Any parson interested in a water mill, or irrigation channel or other water right may institute a suit in the Court of the Assistant Collector in charge of the sub-division against any other person.

2. It was admitted that the suit in the Revenue Court began when these rules were in force. Afterwards, for these rules there were substituted rules of 28th October 1930, in continuation of notification of 22nd August 1930. The latter notification is not before us. Under Section 6, U.P. General Clauses Act (1 of 1904) it is provided that:

Where any United Provinces Act repeals any enactment hitherto made or hereafter to be made then unless a different intention appears, the repeal shall not...(e) affect any remedy, or any investigation or legal proceeding commenced before the repealing Act shall have come into operation...and any such remedy may be enforced and any such investigation or legal proceeding may be continued and concluded...as if the repealing Act had not been passed.

3. It is true that this Section refers to an enactment but the definition in Section 14 states ''enactment' shall include a regulation.' We consider that the rules in question will come under the heading of regulations and that these rules in Kumaon were made by the Local Government which had power to pass rules having the force of law. Section 6 therefore will apply and the Revenue Court had jurisdiction to try the suit. A further defect in the case of the plaintiffs is that the plaintiffs brought a suit for setting aside the decree of the Assistant Collector upheld in appeal by the Commissioner on the ground that the defendants had deceived the Court. In para. 5 the deception is stated to be that the defendants stated that they used to draw water from the aforesaid 'naula' and it was 'further submitted that there could be no ipath from the houses of the defendants to the 'naula'. These questions are questions of fact and all the statements to the Assistant Collector would not amount to fraud practised on the Court. The plaintiffs desired to amend their plaint by further pleading want of jurisdiction and that application was refused. The grounds of second appeal bring forward again this point of want of jurisdiction of the Revenue Court. The learned District Judge found that there was no fraud and we consider that the finding is correct because the allegations made in the plaint would not amount to fraud.

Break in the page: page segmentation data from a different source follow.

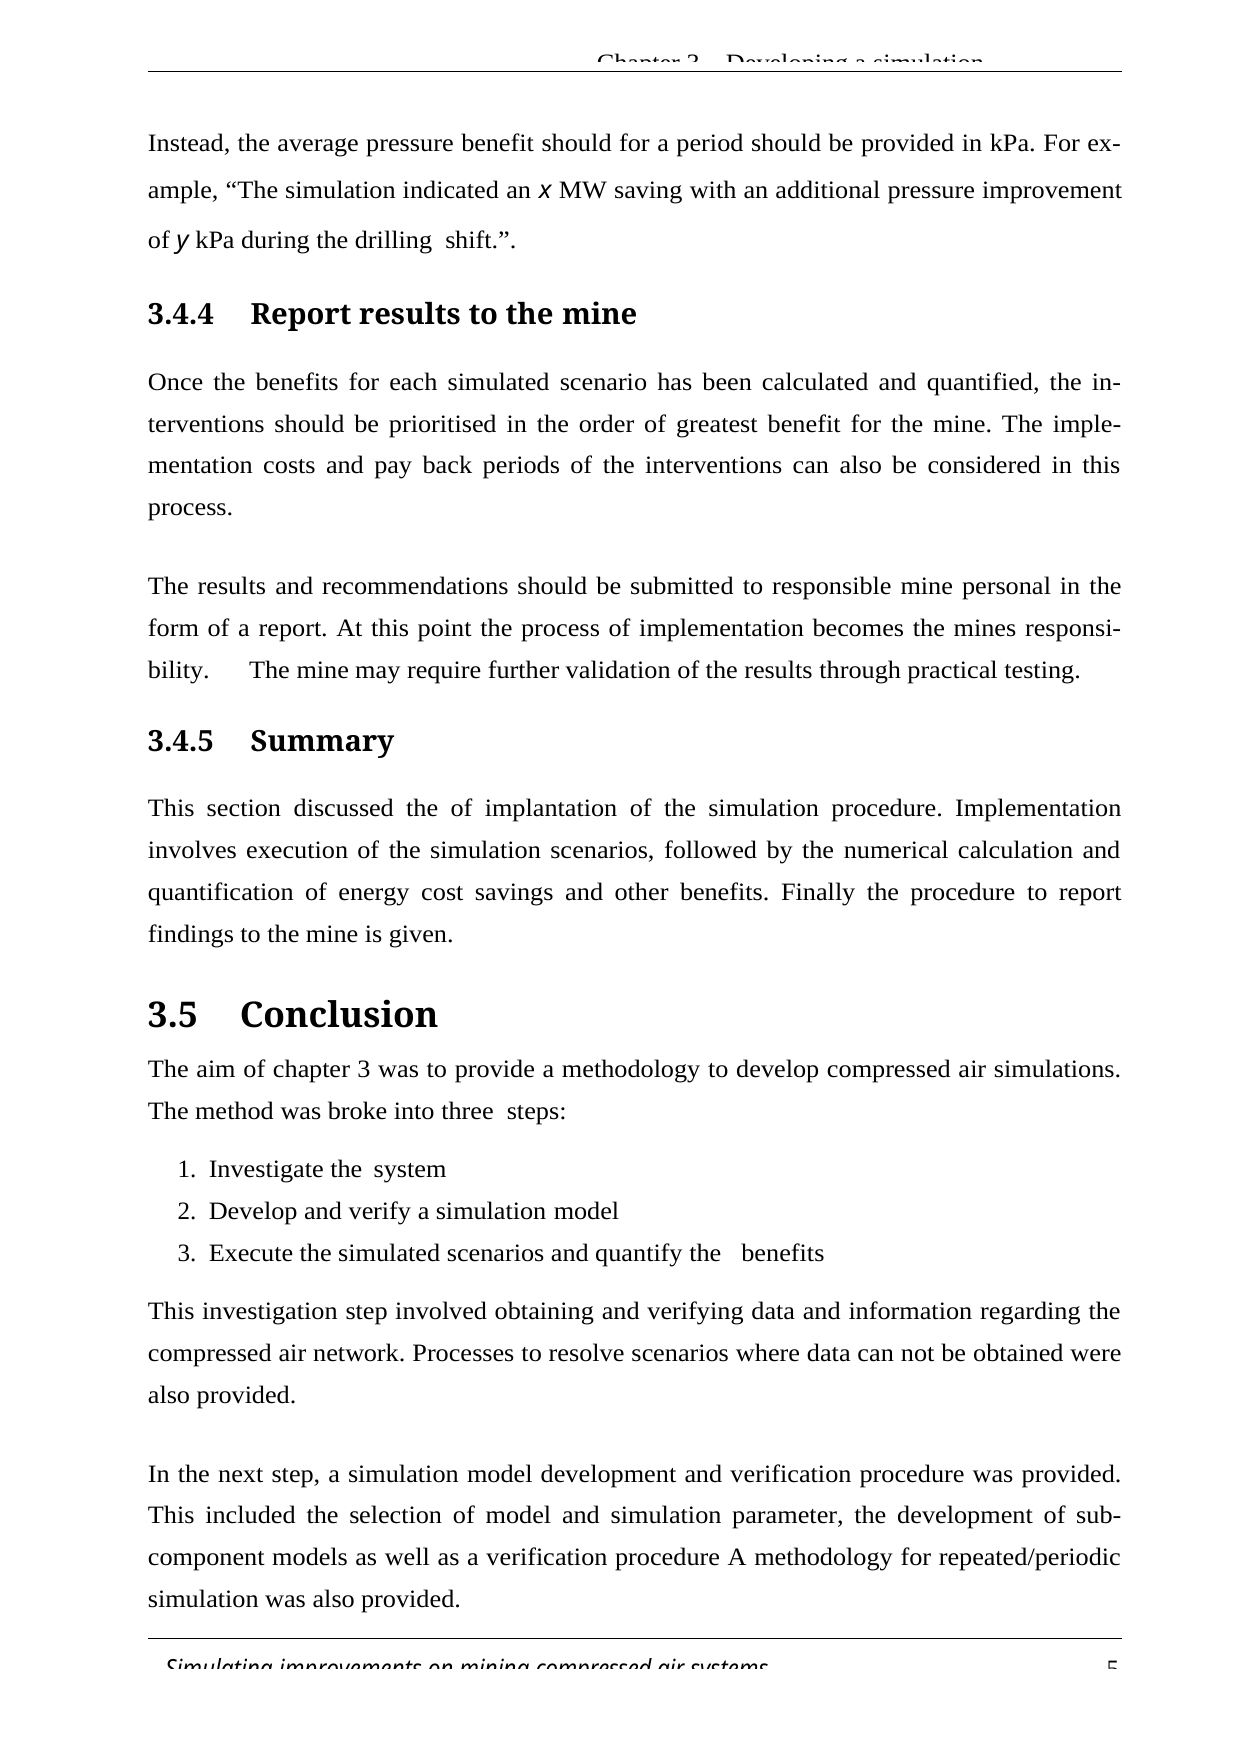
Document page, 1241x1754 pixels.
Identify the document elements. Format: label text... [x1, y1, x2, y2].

text Instead, the average pressure benefit should for a period should be provided in kPa. For ex- ample, “The simulation indicated an x MW saving with an additional pressure improvement of y kPa during the drilling shift.”. [148, 128, 1122, 255]
text This section discussed the of implantation of the simulation procedure. Implementation involves execution of the simulation scenarios, followed by the numerical calculation and quantification of energy cost savings and other benefits. Finally the procedure to report findings to the mine is given. [148, 793, 1122, 947]
text This investigation step involved obtaining and verifying data and information regarding the compressed air network. Processes to resolve scenarios where data can not be obtained were also provided. [148, 1296, 1122, 1408]
text The results and recommendations should be submitted to responsible mine personal in the form of a report. At this point the process of implementation becomes the mines responsi- bility. The mine may require further validation of the results through practical testing. [148, 571, 1122, 684]
list Develop and verify a simulation model [177, 1196, 1134, 1225]
subtitle Report results to the mine [148, 294, 1134, 333]
text In the next step, a simulation model development and verification procedure was provided. This included the selection of model and simulation parameter, the development of sub- component models as well as a verification procedure A methodology for repeated/periodic simulation was also provided. [148, 1459, 1122, 1613]
subtitle Conclusion [148, 989, 1134, 1038]
list Execute the simulated scenarios and quantify the benefits [177, 1238, 1134, 1267]
subtitle Summary [148, 720, 1134, 759]
text The aim of chapter 3 was to provide a methodology to develop compressed air simulations. The method was broke into three steps: [148, 1054, 1122, 1125]
text Once the benefits for each simulated scenario has been calculated and quantified, the in- terventions should be prioritised in the order of greatest benefit for the mine. The imple- mentation costs and pay back periods of the interventions can also be considered in this process. [148, 367, 1122, 521]
list Investigate the system [177, 1154, 1134, 1183]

4. As regards the objection that no civil suit could be brought for a declaration that the decree of the Revenue Court to which the plaintiffs were a party was invalid for want of jurisdiction, learned Counsel referred us to a ruling, Shah Tajmul Ali v. Kamala Ranjan Roy : AIR1936Cal138 . There is a reference on page 141, col. 1 of this ruling to the provisions of Section 44, Evidence Act. No doubt the provisions of that Section will enable a party to plead want of jurisdiction in regard to a judgment which has been produced and proved by the adverse party. But that is a quite different matter from saying that a suit can be brought for a relief of this nature as in the present case. Reference was further made to Mt. Siraj Fatima v. Mahmood Ali : AIR1932All293 . That case dealt with the right to avoid a judgment on the ground of undue influence or fraud and not on the ground of want of jurisdiction. We consider that no civil suit lies for a mere declaration that a decree of a Revenue Court was without jurisdiction. In the Water Rules of 1917, Rule 2 provides as follows:

All suits and applications referred to in these rules shall be heard and determined by Revenue Courts or Revenue Officers as the case may be and no Court or officer other than a Revenue Court or Revenue Officer shall take cognizance of any dispute or matter in respect of which any such suit or application might be brought or made.

5. It is clear therefore that the Revenue Court had sole jurisdiction in this matter and the contention for the appellants is incorrect. For all these grounds we consider that there is no force in this second appeal and we dismiss it with costs.